# [ASSIGNMENT]
Filter the entries down to the lines holding "linecap", then copy those lines.

[Stored records]
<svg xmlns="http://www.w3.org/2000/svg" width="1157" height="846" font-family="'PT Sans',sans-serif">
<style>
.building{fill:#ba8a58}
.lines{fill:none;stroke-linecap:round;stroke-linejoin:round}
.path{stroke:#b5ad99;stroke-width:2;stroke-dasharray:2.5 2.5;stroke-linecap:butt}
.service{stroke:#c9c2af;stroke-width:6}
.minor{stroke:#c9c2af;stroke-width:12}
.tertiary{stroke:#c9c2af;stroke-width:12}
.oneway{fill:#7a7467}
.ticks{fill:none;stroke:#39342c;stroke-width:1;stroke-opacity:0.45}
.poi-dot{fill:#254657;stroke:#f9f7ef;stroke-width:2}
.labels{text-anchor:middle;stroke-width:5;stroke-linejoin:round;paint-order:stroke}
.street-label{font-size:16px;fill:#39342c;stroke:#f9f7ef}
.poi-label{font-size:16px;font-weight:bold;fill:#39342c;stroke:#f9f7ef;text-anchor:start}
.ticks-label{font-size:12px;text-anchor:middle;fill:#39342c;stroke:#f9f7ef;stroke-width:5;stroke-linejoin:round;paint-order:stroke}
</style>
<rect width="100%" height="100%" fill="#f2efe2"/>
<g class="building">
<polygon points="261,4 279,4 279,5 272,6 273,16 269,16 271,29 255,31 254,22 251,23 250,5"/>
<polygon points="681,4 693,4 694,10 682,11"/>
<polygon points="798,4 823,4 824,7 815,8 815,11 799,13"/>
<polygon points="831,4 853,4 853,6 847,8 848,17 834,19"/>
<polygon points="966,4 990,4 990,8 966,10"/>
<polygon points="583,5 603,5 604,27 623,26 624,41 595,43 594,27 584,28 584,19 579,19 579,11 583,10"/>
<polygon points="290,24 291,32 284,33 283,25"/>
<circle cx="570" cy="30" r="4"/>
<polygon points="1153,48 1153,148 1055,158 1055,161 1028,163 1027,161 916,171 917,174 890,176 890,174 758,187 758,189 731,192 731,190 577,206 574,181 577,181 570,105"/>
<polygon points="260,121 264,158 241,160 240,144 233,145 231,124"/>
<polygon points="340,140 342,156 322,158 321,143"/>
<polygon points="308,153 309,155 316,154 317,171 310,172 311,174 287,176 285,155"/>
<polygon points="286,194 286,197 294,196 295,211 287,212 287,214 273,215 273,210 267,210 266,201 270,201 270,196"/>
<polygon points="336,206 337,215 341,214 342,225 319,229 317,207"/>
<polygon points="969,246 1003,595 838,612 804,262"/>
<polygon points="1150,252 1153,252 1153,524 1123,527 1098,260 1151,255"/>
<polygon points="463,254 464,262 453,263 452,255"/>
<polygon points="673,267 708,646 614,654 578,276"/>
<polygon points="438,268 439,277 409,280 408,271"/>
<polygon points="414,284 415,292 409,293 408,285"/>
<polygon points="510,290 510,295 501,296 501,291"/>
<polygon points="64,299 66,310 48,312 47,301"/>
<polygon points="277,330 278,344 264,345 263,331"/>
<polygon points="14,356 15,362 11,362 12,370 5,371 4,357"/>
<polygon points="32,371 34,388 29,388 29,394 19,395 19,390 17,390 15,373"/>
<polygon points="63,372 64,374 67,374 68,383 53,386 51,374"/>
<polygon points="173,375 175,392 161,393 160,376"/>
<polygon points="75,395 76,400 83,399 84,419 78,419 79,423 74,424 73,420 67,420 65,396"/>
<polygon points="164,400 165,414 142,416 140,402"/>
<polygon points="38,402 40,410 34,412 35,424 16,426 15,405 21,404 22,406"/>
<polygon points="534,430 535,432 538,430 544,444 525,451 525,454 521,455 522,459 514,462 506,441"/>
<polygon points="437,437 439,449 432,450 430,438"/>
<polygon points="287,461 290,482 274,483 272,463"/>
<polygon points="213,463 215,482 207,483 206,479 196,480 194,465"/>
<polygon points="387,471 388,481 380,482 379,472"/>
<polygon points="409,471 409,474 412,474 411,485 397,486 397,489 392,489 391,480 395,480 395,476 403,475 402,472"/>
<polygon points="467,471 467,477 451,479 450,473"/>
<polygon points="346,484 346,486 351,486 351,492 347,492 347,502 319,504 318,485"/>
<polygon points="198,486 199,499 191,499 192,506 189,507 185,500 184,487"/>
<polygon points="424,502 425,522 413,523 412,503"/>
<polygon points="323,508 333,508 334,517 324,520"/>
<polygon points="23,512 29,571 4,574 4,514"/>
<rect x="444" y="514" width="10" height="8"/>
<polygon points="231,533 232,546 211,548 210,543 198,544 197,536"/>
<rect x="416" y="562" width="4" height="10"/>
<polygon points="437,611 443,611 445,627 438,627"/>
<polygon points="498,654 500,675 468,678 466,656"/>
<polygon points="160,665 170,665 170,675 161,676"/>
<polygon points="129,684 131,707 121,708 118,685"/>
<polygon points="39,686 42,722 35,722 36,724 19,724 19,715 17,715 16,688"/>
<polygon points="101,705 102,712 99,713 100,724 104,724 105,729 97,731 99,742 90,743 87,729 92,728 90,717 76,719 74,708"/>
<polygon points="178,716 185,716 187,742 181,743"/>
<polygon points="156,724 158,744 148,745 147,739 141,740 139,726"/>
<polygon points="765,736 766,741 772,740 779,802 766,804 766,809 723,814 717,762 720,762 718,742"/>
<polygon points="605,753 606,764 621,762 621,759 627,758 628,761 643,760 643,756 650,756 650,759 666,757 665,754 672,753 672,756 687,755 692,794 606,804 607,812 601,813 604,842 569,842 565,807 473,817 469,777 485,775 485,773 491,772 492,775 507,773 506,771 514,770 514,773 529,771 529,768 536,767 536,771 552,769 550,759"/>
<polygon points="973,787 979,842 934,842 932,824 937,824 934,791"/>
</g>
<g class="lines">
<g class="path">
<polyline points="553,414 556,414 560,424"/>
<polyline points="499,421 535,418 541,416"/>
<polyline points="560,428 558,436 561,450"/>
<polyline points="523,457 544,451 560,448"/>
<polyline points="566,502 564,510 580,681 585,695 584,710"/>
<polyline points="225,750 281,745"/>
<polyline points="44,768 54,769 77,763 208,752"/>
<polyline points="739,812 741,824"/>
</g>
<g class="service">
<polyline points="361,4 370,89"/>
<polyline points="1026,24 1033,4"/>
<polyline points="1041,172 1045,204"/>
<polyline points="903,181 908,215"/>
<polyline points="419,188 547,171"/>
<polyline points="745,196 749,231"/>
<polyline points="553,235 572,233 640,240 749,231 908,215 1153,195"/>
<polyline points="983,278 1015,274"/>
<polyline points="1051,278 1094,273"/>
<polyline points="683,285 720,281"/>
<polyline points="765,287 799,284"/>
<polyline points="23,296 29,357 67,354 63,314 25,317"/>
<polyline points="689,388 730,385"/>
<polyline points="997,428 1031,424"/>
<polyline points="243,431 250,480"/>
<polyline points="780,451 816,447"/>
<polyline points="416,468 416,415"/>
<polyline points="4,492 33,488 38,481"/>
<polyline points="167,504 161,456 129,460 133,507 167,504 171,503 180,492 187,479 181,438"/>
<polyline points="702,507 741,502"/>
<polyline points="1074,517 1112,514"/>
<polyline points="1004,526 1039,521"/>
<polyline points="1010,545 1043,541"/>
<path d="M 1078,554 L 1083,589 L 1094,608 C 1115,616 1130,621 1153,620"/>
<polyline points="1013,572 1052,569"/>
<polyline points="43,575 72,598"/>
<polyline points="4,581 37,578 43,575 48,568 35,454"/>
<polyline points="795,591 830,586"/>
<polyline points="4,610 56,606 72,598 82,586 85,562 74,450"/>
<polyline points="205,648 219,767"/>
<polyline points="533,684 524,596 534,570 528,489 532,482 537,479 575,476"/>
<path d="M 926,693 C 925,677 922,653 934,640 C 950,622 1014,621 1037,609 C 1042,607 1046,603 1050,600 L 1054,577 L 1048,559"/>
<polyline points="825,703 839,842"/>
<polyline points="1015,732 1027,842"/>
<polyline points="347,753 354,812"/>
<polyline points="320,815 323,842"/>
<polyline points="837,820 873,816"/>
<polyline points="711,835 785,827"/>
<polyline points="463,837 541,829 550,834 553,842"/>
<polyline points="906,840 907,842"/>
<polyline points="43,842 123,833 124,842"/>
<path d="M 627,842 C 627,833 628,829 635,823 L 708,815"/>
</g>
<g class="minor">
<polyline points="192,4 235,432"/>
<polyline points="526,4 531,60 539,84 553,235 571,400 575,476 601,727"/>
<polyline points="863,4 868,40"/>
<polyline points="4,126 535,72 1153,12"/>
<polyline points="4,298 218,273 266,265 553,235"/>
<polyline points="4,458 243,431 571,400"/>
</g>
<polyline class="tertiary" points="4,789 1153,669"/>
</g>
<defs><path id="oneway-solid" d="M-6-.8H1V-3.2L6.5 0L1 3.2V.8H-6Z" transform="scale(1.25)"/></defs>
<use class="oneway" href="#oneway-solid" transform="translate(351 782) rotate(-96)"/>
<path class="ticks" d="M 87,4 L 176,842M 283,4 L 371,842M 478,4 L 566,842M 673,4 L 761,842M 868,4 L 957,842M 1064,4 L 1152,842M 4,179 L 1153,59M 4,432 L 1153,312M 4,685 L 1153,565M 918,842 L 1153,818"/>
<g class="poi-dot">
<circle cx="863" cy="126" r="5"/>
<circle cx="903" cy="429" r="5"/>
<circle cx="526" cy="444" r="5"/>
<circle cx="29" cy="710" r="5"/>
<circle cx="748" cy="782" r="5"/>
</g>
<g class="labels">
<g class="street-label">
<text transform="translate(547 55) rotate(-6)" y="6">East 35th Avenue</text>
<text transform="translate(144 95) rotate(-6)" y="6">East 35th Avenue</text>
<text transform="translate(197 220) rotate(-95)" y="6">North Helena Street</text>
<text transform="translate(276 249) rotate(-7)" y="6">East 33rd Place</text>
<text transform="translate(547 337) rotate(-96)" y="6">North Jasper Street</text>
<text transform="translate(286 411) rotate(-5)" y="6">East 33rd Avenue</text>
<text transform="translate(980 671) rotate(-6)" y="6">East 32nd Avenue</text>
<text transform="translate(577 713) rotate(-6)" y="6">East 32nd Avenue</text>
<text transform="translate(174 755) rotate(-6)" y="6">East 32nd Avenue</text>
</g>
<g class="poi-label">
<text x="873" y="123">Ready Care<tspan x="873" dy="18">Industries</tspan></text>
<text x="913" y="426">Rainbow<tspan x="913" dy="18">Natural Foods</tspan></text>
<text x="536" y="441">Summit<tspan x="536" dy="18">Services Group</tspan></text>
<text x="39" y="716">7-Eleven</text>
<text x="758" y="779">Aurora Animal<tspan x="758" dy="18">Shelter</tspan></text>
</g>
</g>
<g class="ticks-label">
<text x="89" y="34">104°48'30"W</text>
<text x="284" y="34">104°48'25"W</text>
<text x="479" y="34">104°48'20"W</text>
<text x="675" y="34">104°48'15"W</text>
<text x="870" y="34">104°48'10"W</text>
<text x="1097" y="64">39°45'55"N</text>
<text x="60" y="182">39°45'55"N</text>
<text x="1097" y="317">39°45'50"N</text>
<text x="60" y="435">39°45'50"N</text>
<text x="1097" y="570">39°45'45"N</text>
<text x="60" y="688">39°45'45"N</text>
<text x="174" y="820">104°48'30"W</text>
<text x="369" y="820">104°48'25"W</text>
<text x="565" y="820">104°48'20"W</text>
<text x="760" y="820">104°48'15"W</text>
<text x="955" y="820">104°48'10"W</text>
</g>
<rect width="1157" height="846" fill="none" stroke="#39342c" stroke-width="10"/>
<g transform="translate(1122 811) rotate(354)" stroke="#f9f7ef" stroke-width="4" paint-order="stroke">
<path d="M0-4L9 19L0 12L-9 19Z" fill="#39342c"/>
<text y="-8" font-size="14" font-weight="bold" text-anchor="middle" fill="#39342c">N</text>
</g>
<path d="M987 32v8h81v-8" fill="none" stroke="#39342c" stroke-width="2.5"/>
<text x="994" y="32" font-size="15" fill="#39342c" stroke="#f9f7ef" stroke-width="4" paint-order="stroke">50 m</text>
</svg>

# [SOLUTION]
.lines{fill:none;stroke-linecap:round;stroke-linejoin:round}
.path{stroke:#b5ad99;stroke-width:2;stroke-dasharray:2.5 2.5;stroke-linecap:butt}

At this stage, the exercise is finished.